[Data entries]

┄┄┄┄┄┄

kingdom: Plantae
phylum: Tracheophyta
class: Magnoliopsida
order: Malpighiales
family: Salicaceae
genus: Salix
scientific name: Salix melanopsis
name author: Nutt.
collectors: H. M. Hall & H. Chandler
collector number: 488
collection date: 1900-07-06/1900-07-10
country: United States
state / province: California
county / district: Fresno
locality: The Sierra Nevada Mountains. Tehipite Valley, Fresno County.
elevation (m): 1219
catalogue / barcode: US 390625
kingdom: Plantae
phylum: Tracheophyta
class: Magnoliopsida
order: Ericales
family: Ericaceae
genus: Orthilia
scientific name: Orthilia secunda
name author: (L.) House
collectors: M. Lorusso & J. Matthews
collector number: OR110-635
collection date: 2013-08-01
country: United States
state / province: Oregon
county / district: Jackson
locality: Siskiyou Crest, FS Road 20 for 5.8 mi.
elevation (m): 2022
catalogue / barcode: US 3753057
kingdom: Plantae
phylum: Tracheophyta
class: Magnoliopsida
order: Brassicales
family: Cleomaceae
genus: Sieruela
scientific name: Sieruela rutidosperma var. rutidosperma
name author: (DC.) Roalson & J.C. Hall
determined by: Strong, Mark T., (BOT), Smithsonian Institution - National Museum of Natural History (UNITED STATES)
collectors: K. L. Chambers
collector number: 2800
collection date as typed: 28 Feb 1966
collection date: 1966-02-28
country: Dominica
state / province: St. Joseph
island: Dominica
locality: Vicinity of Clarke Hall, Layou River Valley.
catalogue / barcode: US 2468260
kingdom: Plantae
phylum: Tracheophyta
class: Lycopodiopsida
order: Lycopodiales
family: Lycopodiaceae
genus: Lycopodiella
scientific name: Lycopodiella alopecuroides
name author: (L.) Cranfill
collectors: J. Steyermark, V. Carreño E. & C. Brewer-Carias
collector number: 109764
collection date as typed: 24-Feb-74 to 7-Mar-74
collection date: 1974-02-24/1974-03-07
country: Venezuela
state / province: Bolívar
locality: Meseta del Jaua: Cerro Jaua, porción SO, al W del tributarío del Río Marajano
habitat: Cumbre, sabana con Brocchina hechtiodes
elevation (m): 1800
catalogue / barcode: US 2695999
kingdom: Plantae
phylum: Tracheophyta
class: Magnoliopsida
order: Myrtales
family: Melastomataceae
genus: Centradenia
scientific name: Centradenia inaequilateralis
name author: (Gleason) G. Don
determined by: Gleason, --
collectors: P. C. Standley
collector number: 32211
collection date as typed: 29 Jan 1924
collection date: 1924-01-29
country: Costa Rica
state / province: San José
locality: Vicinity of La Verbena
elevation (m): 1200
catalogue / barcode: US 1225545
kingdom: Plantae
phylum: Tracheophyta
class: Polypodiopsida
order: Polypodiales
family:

┄┄┄┄┄┄

* **WORK TO DO**
Change every "collectors" in the data to "collected by" and write out all the lines again, leaving everything else unchanged.

* **REPLY TO THE EXERCISE**
kingdom: Plantae
phylum: Tracheophyta
class: Magnoliopsida
order: Malpighiales
family: Salicaceae
genus: Salix
scientific name: Salix melanopsis
name author: Nutt.
collected by: H. M. Hall & H. Chandler
collector number: 488
collection date: 1900-07-06/1900-07-10
country: United States
state / province: California
county / district: Fresno
locality: The Sierra Nevada Mountains. Tehipite Valley, Fresno County.
elevation (m): 1219
catalogue / barcode: US 390625
kingdom: Plantae
phylum: Tracheophyta
class: Magnoliopsida
order: Ericales
family: Ericaceae
genus: Orthilia
scientific name: Orthilia secunda
name author: (L.) House
collected by: M. Lorusso & J. Matthews
collector number: OR110-635
collection date: 2013-08-01
country: United States
state / province: Oregon
county / district: Jackson
locality: Siskiyou Crest, FS Road 20 for 5.8 mi.
elevation (m): 2022
catalogue / barcode: US 3753057
kingdom: Plantae
phylum: Tracheophyta
class: Magnoliopsida
order: Brassicales
family: Cleomaceae
genus: Sieruela
scientific name: Sieruela rutidosperma var. rutidosperma
name author: (DC.) Roalson & J.C. Hall
determined by: Strong, Mark T., (BOT), Smithsonian Institution - National Museum of Natural History (UNITED STATES)
collected by: K. L. Chambers
collector number: 2800
collection date as typed: 28 Feb 1966
collection date: 1966-02-28
country: Dominica
state / province: St. Joseph
island: Dominica
locality: Vicinity of Clarke Hall, Layou River Valley.
catalogue / barcode: US 2468260
kingdom: Plantae
phylum: Tracheophyta
class: Lycopodiopsida
order: Lycopodiales
family: Lycopodiaceae
genus: Lycopodiella
scientific name: Lycopodiella alopecuroides
name author: (L.) Cranfill
collected by: J. Steyermark, V. Carreño E. & C. Brewer-Carias
collector number: 109764
collection date as typed: 24-Feb-74 to 7-Mar-74
collection date: 1974-02-24/1974-03-07
country: Venezuela
state / province: Bolívar
locality: Meseta del Jaua: Cerro Jaua, porción SO, al W del tributarío del Río Marajano
habitat: Cumbre, sabana con Brocchina hechtiodes
elevation (m): 1800
catalogue / barcode: US 2695999
kingdom: Plantae
phylum: Tracheophyta
class: Magnoliopsida
order: Myrtales
family: Melastomataceae
genus: Centradenia
scientific name: Centradenia inaequilateralis
name author: (Gleason) G. Don
determined by: Gleason, --
collected by: P. C. Standley
collector number: 32211
collection date as typed: 29 Jan 1924
collection date: 1924-01-29
country: Costa Rica
state / province: San José
locality: Vicinity of La Verbena
elevation (m): 1200
catalogue / barcode: US 1225545
kingdom: Plantae
phylum: Tracheophyta
class: Polypodiopsida
order: Polypodiales
family:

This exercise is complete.